QSI open to reducing ownership stake in PSG with complex case opened against club President Nasser al-Khelaifi.
QSI is considering reducing its stake in Paris Saint-Germain amid a row surrounding an investigation into the club’s president, Nasser al-Khelaifi.
The supporters of the Ligue 1 team are willing to further reduce their 87.5% investment after Qatar angrily responded to the most recent Khelaifi-related procedures. As part of a larger case involving businessman Arnaud Lagardère, the 51-year-old was officially under investigation in France last Wednesday for alleged involvement in vote-buying, interference with the right to vote, and abuse of power in connection with a case involving a media company based in Paris. Khelaifi denies any misconduct.
In December 2023, the American investment group Arctos Sports Partners purchased a 12.5% share in PSG from QSI. The agreement was presented as a way to increase the club’s capacity to compete on the European stage, and QSI is aware that it would consider reducing its engagement as part of a larger strategy to concentrate on ventures outside of France.

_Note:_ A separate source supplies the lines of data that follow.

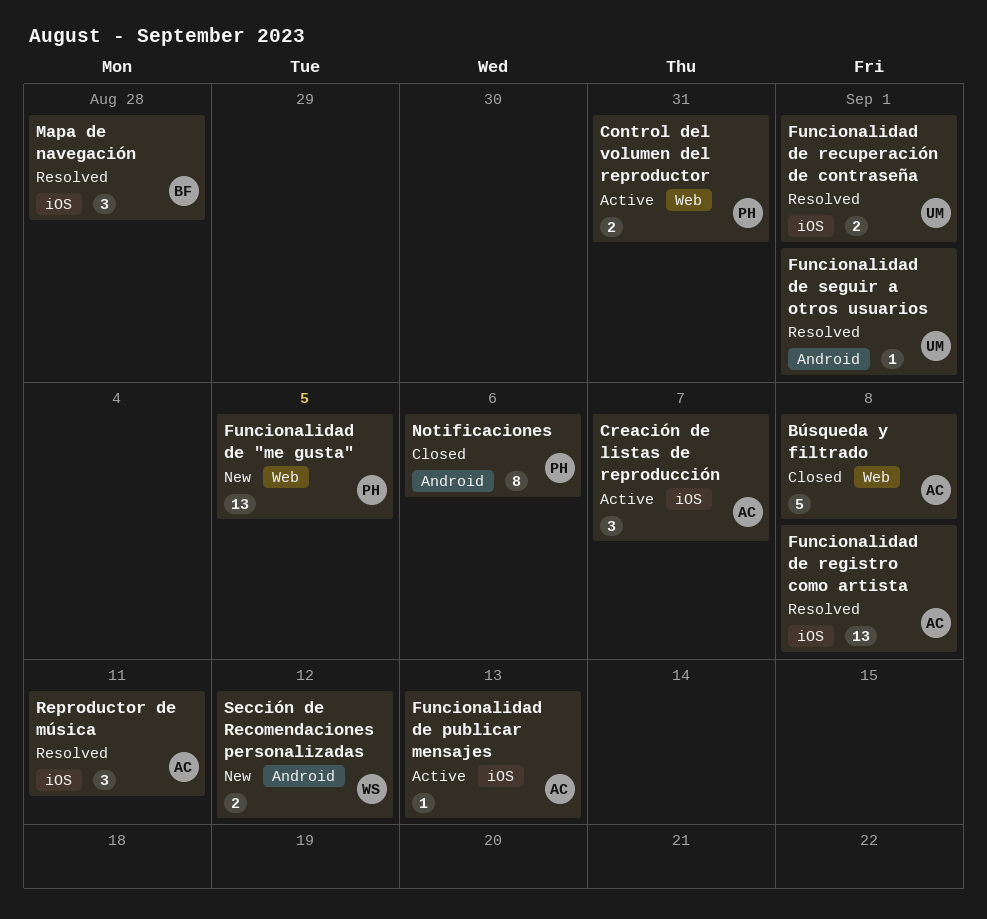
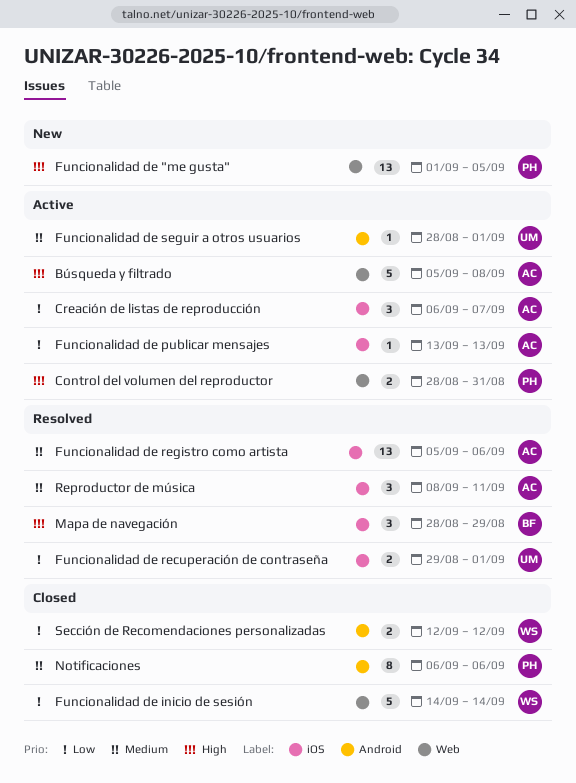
Búsqueda y filtrado, status: Closed -> Active
Funcionalidad de inicio de sesión: none -> present
Funcionalidad de registro como artista, due: Sep 8 -> Sep 6
Funcionalidad de seguir a otros usuarios, status: Resolved -> Active
Mapa de navegación, due: Aug 28 -> Aug 29
Sección de Recomendaciones personalizadas, status: New -> Closed

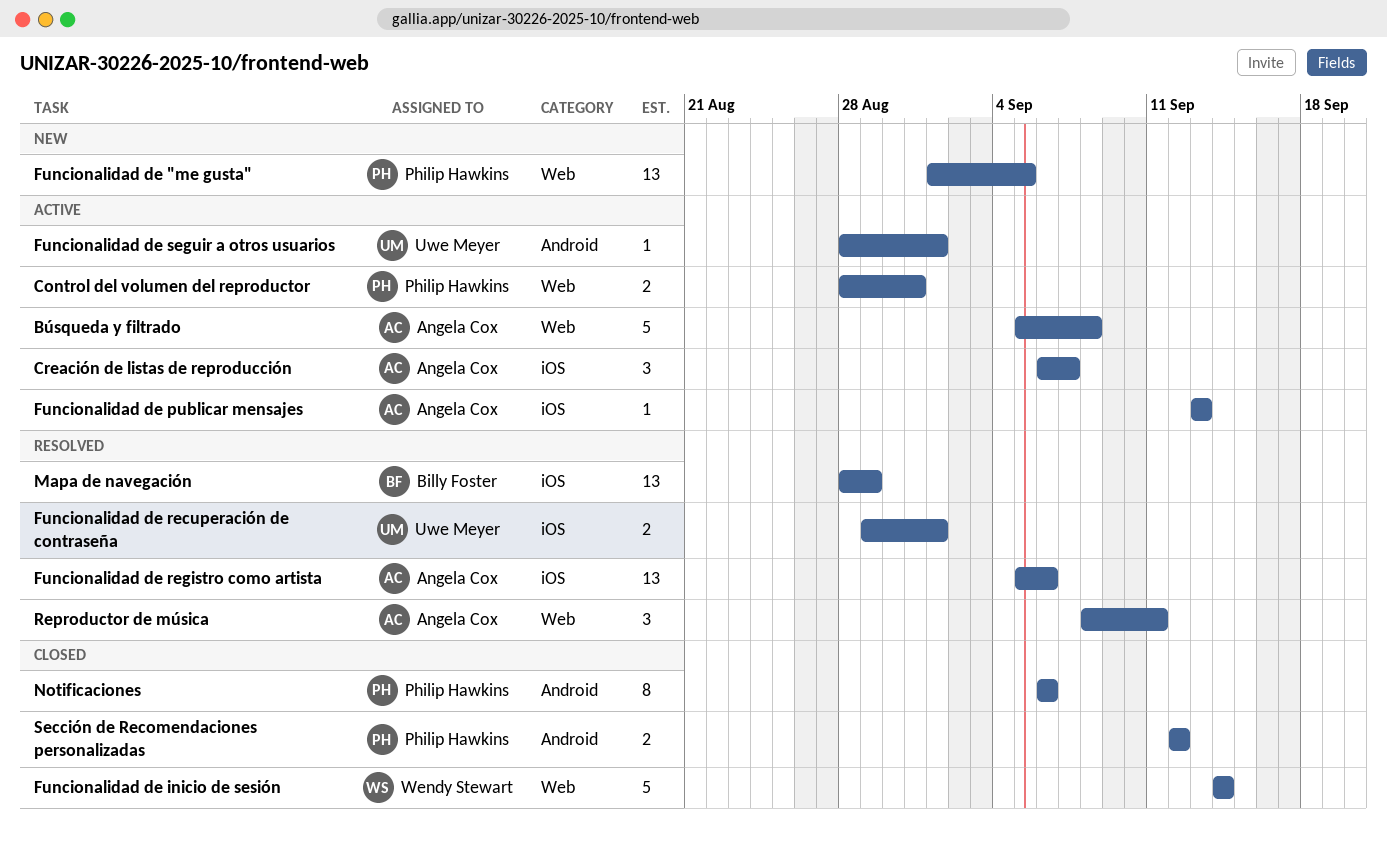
Mapa de navegación, estimate: 3 -> 13
Reproductor de música, label: iOS -> Web
Sección de Recomendaciones personalizadas, owner: Wendy Stewart -> Philip Hawkins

Khelaifi is under investigation in relation to a complicated issue involving Lagardère Group, which had long-standing commercial interests in sports. Khelaifi’s other positions include the powerful post of chairman of the European Club Association. It centres on an internal power struggle between Bernard Arnault and Vincent Bolloré, two affluent board members, in 2018.
The latter was an Arnaud Lagardère fan. The PSG chairman was close because he was on the board of the Qatar Investment Authority, which owned the majority of Lagardère Group through its subsidiary Qatar Holding LLC.
Two and a half years after Khelaifi was exonerated of wrongdoing in a case involving World Cup media rights, the probe has begun. Following a corruption inquiry into Qatar’s bid to host the 2017 World Athletics Championships, he was also exonerated in February 2023.
Part of a QIA statement in reaction to the Lagardère case read: “Mr al-Khelaifi had no substantive role in this matter nor made any decisions in this regard. Day-to-day matters involving companies into which QIA has made an investment are handled by its executives, not by members of QIA’s board such as Nasser al-Khelaifi … Accordingly [al-Khelaifi] was not in any position to influence, or to take any action on behalf of, QIA involving the company Lagardère.”